WARRICK: As he is in Syria, almost giving up hope, thinking that his mission is over, he goes to bed in his hotel one night, the night of the 20th - 21st of August, 2013. And while he's asleep, this incredible chemical weapons attack takes place in the suburbs about five miles from his hotel. This is the big one that listeners will remember where more than 1,000 people were killed by sarin. And it happens to take place when this team of investigators are in the country to look at this very problem. And they push right away for the Syrians to let them go and investigate, collect samples and prove to everyone, the world, what really happened there.
INSKEEP: While they were pushing for that evidence, wasn't the United States, under the administration of President Obama, thinking about how to respond to this?
WARRICK: For the United States, for the White House, the Obama administration, there's a different pressure because Obama, as we know, had declared a red line for the chemical use in Syria. They had what they thought was evidence that this is really a chemical weapons attack. But here was this Swedish professor in the way because he was on the ground in Syria. And so Obama began pushing very hard for the U.N. to pull him out.
INSKEEP: This is an incredible thing that you say. You have a quote - and this is a sentiment I had not read or heard anywhere - that people in the administration felt that President Obama was ready to strike Syria that moment. And, in fact, he would have struck Syria that moment, except for this one guy who declined to leave.
WARRICK: The existence of this U.N. team becomes an obsessive matter for the president himself. He raises it with his staff. He goes to the U.N. Secretary General Ban Ki-moon at the time, says, get these guys out at once. There are several things that are weighing on the president's mind at this time. First of all, is this whole kind of specter of weapons of mass destruction and a war in the Middle East. So he wants to make sure that his intelligence is correct. But he is absolutely intent on launching these missiles if he can get this inspector out. But what unfolds over the next few days is Sellstrom remains in Syria. He continues to do his work. He finds his evidence. And as time elapses, the momentum for a strike starts to fade.
INSKEEP: People who were following news then will recall generally what happened. Russia offered to arrange with its ally, Syria, to remove its chemical weapons. The United States ultimately took that deal and did not launch a missile strike. But now a few years have passed. What were the practical effects of the United States backing away from that strike on Syria?

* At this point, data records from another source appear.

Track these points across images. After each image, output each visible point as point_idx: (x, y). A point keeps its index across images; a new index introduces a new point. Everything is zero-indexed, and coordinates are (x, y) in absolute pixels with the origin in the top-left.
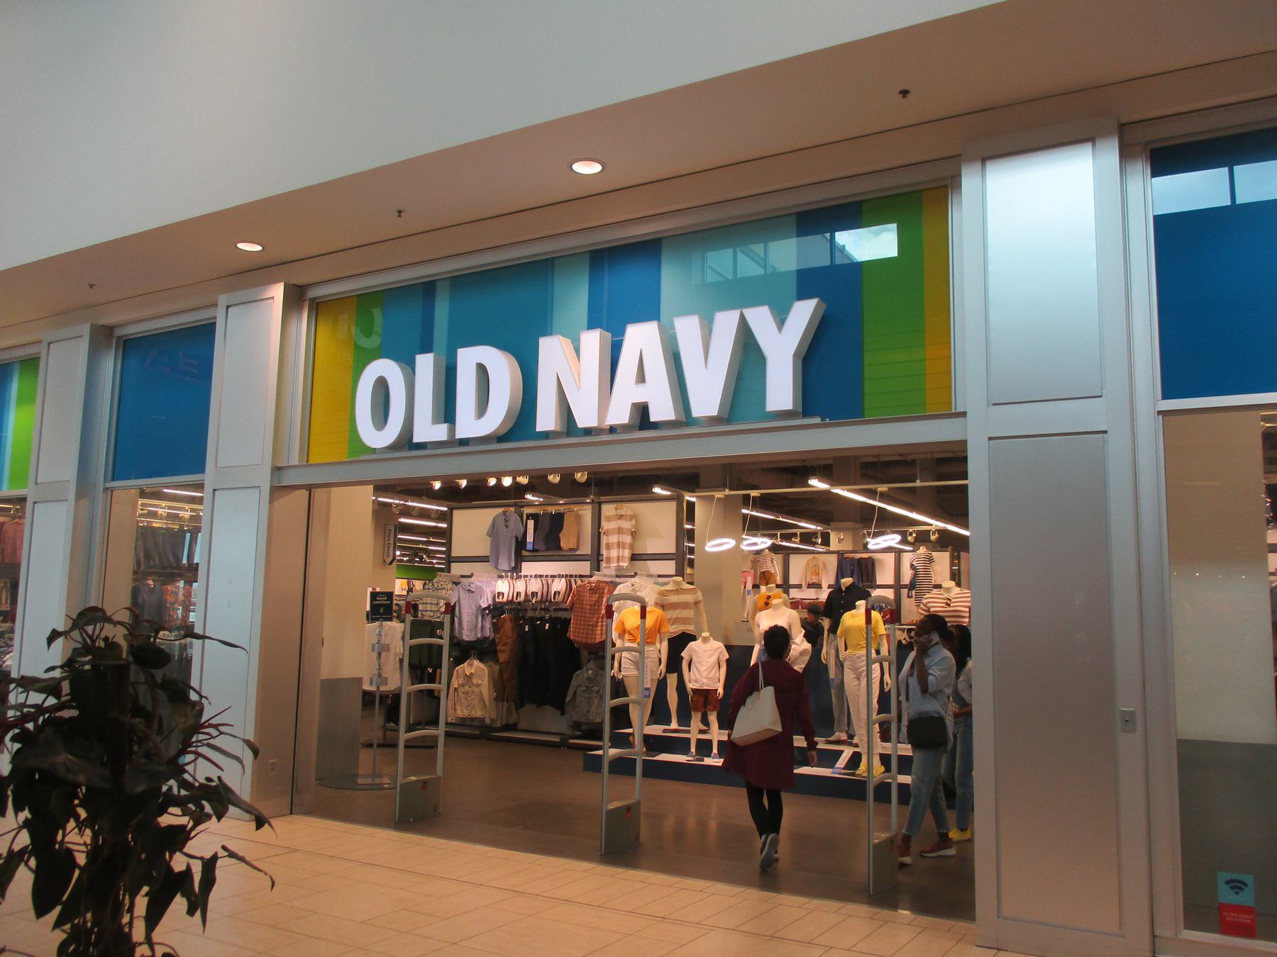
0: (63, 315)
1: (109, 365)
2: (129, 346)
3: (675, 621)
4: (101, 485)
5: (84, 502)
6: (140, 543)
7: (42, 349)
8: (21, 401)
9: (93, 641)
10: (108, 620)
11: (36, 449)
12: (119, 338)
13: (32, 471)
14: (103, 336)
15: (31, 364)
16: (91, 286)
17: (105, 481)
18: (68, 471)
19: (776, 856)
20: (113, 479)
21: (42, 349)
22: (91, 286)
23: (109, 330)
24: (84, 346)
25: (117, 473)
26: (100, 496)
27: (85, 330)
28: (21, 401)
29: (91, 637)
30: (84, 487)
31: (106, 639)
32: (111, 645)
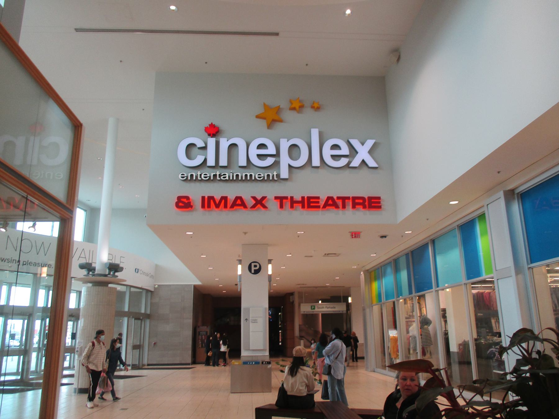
0: (490, 191)
1: (516, 207)
2: (524, 196)
3: (408, 325)
4: (526, 267)
5: (520, 276)
6: (554, 296)
7: (485, 209)
8: (482, 235)
9: (530, 354)
10: (536, 338)
11: (492, 255)
12: (518, 193)
13: (493, 266)
14: (510, 195)
15: (482, 217)
16: (499, 172)
17: (528, 264)
18: (510, 263)
19: (289, 197)
20: (531, 263)
21: (485, 209)
22: (499, 172)
23: (512, 191)
24: (502, 203)
25: (533, 258)
26: (527, 272)
27: (501, 194)
28: (482, 235)
29: (527, 351)
30: (518, 269)
31: (538, 352)
32: (543, 357)
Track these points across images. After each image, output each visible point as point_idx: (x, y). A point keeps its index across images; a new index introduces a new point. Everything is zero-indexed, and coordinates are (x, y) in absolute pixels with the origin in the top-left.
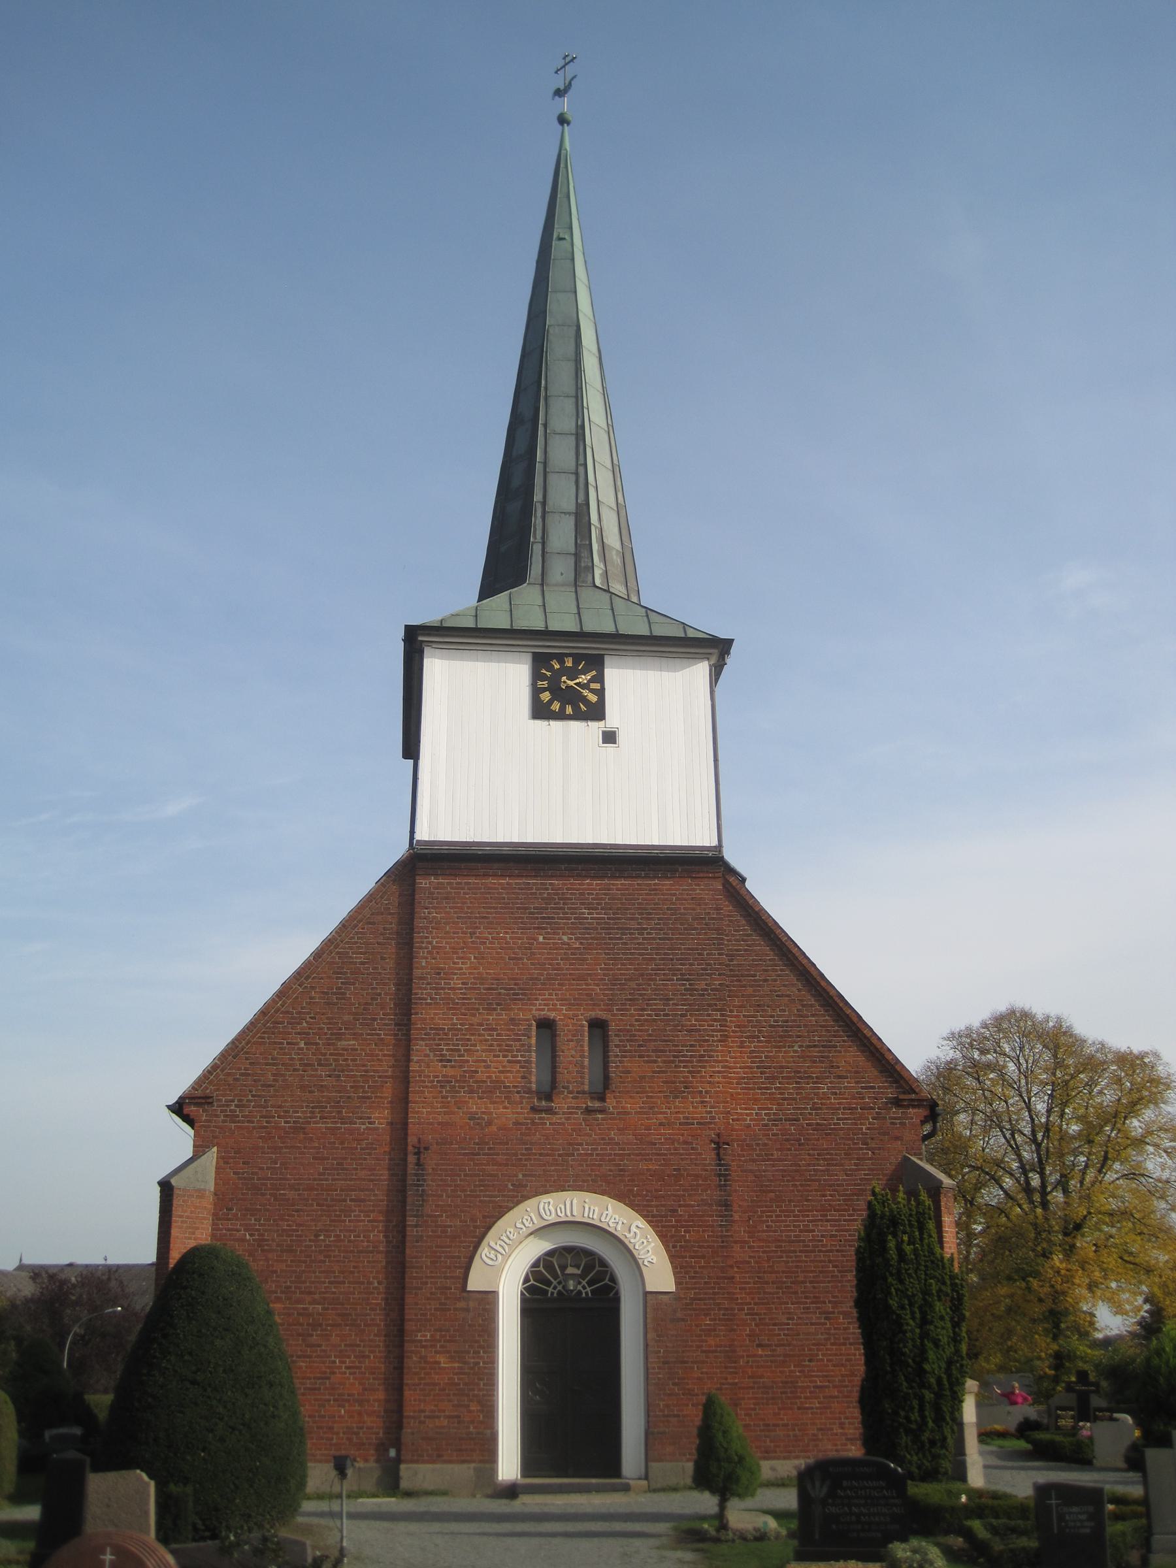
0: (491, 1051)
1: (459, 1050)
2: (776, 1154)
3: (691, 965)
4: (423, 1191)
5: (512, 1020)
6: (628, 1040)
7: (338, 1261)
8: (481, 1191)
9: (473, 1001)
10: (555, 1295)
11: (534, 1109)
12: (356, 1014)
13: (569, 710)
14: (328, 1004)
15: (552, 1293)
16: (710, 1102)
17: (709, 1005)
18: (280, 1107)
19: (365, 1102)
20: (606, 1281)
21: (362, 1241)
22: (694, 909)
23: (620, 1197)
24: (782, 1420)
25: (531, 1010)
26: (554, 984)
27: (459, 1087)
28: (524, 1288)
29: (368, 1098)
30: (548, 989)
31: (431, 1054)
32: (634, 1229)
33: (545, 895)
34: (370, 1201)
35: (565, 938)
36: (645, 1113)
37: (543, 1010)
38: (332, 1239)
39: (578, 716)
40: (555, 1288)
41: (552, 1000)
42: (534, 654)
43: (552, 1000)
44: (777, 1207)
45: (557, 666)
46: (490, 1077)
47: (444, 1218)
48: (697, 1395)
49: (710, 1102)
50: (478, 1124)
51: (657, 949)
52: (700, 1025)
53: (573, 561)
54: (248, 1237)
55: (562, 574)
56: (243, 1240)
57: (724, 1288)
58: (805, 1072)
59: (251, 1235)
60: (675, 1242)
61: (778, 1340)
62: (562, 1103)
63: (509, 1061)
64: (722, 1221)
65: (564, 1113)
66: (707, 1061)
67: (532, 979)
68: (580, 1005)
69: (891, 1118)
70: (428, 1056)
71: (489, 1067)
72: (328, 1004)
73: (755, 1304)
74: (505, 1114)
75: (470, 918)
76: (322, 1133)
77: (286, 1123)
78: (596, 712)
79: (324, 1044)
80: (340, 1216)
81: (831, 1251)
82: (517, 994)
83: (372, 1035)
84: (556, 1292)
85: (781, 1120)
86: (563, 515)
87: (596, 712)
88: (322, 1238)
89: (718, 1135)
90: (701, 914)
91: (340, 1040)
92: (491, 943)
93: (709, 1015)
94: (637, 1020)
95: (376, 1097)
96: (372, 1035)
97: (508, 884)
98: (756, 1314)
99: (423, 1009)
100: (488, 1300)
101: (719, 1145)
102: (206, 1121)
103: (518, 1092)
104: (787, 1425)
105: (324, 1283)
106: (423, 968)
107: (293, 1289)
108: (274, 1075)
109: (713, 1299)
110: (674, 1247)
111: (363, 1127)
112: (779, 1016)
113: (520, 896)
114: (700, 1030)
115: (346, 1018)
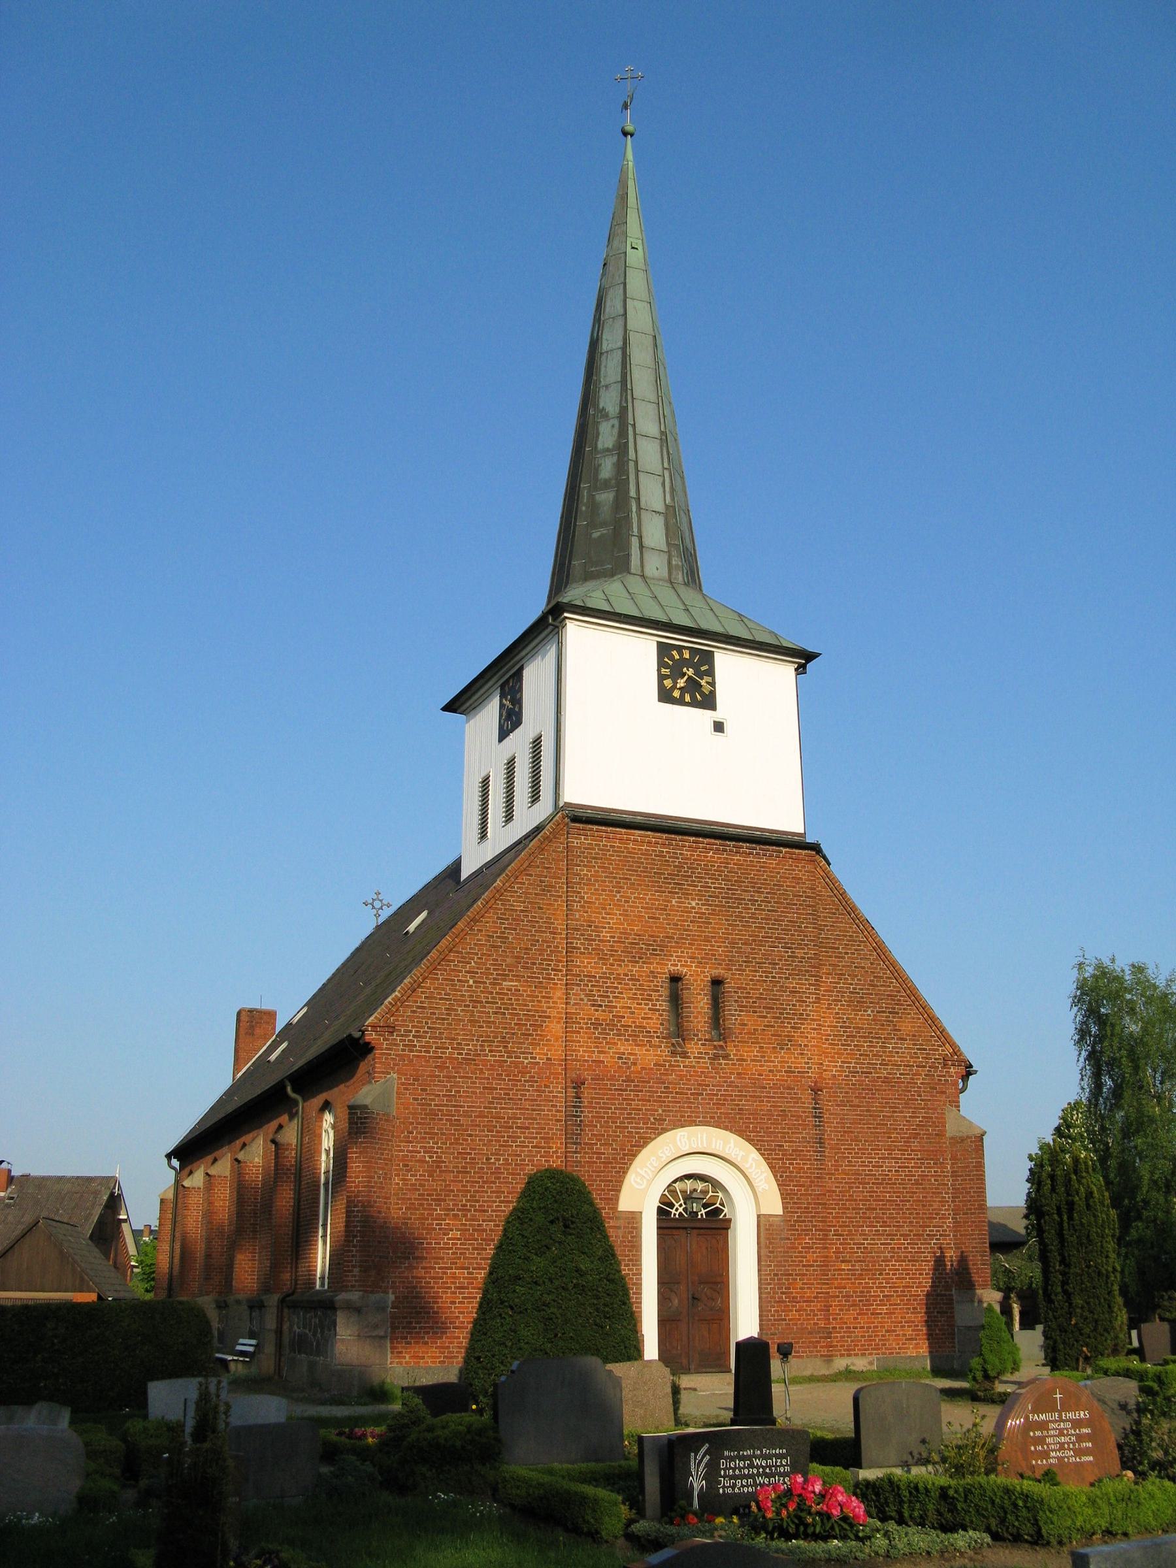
0: (634, 999)
1: (608, 997)
2: (856, 1101)
3: (792, 935)
4: (581, 1121)
5: (652, 972)
6: (744, 998)
7: (506, 1183)
8: (629, 1123)
9: (619, 953)
10: (677, 1216)
11: (674, 1053)
12: (518, 957)
13: (687, 698)
14: (493, 946)
15: (675, 1215)
16: (808, 1054)
17: (807, 971)
18: (454, 1039)
19: (528, 1039)
20: (718, 1205)
21: (528, 1165)
22: (794, 887)
23: (740, 1133)
24: (860, 1323)
25: (667, 965)
26: (685, 943)
27: (610, 1030)
28: (723, 1211)
29: (530, 1035)
30: (680, 948)
31: (586, 999)
32: (750, 1159)
33: (677, 864)
34: (533, 1128)
35: (694, 904)
36: (758, 1061)
37: (677, 965)
38: (501, 1162)
39: (694, 704)
40: (677, 1210)
41: (684, 957)
42: (658, 643)
43: (684, 957)
44: (856, 1145)
45: (677, 657)
46: (634, 1022)
47: (599, 1146)
48: (799, 1302)
49: (808, 1054)
50: (625, 1063)
51: (767, 919)
52: (799, 988)
53: (667, 557)
54: (427, 1159)
55: (657, 569)
56: (423, 1161)
57: (818, 1213)
58: (876, 1033)
59: (431, 1157)
60: (783, 1172)
61: (857, 1257)
62: (694, 1048)
63: (650, 1009)
64: (817, 1156)
65: (695, 1057)
66: (805, 1019)
67: (667, 937)
68: (707, 963)
69: (938, 1076)
70: (582, 1000)
71: (633, 1013)
72: (493, 946)
73: (840, 1226)
74: (649, 1055)
75: (615, 878)
76: (491, 1065)
77: (458, 1054)
78: (708, 702)
79: (490, 984)
80: (508, 1141)
81: (895, 1184)
82: (656, 950)
83: (532, 977)
84: (677, 1213)
85: (858, 1072)
86: (654, 513)
87: (708, 702)
88: (492, 1161)
89: (816, 1083)
90: (799, 892)
91: (505, 980)
92: (633, 902)
93: (806, 980)
94: (751, 980)
95: (537, 1035)
96: (532, 977)
97: (646, 850)
98: (841, 1235)
99: (577, 957)
100: (634, 1219)
101: (816, 1090)
102: (387, 1049)
103: (658, 1037)
104: (863, 1327)
105: (495, 1202)
106: (577, 920)
107: (468, 1207)
108: (447, 1009)
109: (811, 1222)
110: (781, 1176)
111: (526, 1061)
112: (856, 984)
113: (656, 862)
114: (799, 992)
115: (509, 960)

WARRICK: The results are really interesting because in a way, this becomes part of a larger failure in Syria. We don't stop the war. We don't end the suffering. We don't stem the tide of refugees and this massive humanitarian crisis. And yet, at the same time, because of the deal, we do manage to get 1,300 tons of really dangerous stuff out of Syria, which is remarkable in the fact that, first of all, Syria didn't initially acknowledge it had any of it. But because of this deal, they were forced to join the Chemical Weapons Convention, allow inspectors in the country. And they eliminated about 90 to 95% of the entire stockpile, plus their production equipment. And that has never happened in the history of arms control.
In the middle of a civil war, we managed to get a country to unilaterally disarm. It wasn't a complete disarmament. They kept back some of it, as we later discovered. But some terrible things that could have been used to kill lots of Syrians or smuggled out of the country, which is the other scary scenario - lots of folks would have loved to have gotten their hands on even a few liters of sarin to use in a terrorist attack. That stuff is taken out of the country during a war and destroyed at sea.
INSKEEP: Joby Warrick is the author of the new book "Red Line: The Unraveling Of Syria And America's Race To Destroy The Most Dangerous Arsenal In The World." Thanks so much.
WARRICK: Thank you. I really enjoyed it.